Created on: February 11, 2010

Resuscitation of human life is an event understood by few but judged by many. Some individuals feel that allowing a loved one to sign a "Do Not Resuscitate" order, also known as a DNR, or signing one themselves, is condoning a passive suicide. To truly understand this issue, one must fully understand what resuscitation entails.

As a respiratory therapist, I have participated in a large number of these events. When a person is a "full code", or does not have a DNR order, we in the hospital setting do everything in our power as a medical team to save that person's life. When we find that a person is dying or is dangerously close, we activate a code team.  

The patient is hooked up to a monitor, which electrically checks the rhythm of the heart, as we check for breathing and a pulse. If the patient is not breathing or is having too much difficultly, a tube is placed in the patient's airway. They are then hooked up to a life support machine called a ventilator that takes over the work of breathing, or we breathe for the patient by hand using a resuscitator bag until a heartbeat is regained. 

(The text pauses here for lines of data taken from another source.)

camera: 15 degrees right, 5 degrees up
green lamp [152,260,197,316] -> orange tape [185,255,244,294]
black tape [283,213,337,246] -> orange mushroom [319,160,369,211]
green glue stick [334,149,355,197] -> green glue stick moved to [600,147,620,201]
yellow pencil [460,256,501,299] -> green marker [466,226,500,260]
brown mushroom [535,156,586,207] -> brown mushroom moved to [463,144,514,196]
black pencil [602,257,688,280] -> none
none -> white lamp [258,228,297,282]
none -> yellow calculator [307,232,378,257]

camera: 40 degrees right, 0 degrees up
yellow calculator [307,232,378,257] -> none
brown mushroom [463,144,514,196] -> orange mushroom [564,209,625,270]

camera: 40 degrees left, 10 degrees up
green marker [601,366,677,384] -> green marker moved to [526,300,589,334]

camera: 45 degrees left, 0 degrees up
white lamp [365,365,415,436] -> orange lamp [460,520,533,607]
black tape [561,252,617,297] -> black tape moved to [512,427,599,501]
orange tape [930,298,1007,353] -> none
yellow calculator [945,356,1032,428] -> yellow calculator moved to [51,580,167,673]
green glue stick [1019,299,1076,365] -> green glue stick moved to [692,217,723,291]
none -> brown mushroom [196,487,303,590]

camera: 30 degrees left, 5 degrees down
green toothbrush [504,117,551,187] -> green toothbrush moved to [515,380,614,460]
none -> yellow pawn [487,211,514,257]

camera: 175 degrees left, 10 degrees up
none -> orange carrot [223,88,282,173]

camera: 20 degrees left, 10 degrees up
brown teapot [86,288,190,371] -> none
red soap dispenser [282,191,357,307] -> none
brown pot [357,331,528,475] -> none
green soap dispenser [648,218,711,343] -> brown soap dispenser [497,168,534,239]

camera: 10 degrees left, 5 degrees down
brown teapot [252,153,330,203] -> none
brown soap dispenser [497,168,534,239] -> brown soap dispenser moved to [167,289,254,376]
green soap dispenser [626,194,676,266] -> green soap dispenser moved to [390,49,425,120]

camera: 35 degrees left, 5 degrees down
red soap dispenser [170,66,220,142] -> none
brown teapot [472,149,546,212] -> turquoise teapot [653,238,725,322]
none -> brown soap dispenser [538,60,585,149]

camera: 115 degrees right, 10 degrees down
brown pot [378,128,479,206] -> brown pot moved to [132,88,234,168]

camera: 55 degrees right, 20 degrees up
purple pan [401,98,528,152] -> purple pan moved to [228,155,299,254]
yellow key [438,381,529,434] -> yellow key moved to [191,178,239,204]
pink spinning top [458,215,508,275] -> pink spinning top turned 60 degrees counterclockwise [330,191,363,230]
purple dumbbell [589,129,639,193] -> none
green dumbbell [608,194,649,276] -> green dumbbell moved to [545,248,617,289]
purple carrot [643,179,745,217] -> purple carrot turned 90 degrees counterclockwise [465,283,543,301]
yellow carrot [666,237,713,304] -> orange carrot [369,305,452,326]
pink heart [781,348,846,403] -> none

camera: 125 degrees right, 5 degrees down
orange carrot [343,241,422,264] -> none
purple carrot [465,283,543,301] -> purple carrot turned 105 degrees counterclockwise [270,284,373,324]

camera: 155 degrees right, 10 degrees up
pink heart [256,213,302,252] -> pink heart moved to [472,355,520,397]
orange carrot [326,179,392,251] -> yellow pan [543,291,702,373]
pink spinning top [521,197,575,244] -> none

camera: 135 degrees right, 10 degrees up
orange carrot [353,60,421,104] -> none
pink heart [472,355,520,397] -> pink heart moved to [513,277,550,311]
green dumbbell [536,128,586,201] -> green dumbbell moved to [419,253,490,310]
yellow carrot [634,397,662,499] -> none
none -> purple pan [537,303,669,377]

If the heart is not beating, a member of code team begins chest compressions. Chest compressions are nothing like what we all watch on TV-to pump the heart inside the chest, ribs usually have to be broken, and you must compress hard and fast to circulate the blood through the body. In the meantime, drugs are being pushed through IVs (hopefully the patient has one or two IV accesses already, or this makes drug administration difficult) to speed up or slow down the heart as needed. 

If the ventricles of the heart are not pumping, but instead quivering without pumping blood (known as ventricular fibrillation), the heart is shocked with electricity to hopefully put it back into a regular rhythm.

When one chooses to become a DNR, they make the active choice to allow nature to take its course for their body in the event that they are dying or close to death. It can be rescinded at any time; a patient can choose to become a full code at any point. DNR does not equate to a death sentence or even a passive suicide. 

Regardless of one's beliefs, and regardless of all the drugs and medical technology available, our bodies will eventually stop working, or die. Until then, it is the right of the individual or designated next of kin to choose whether or not resuscitation is an appropriate measure in prolonging life.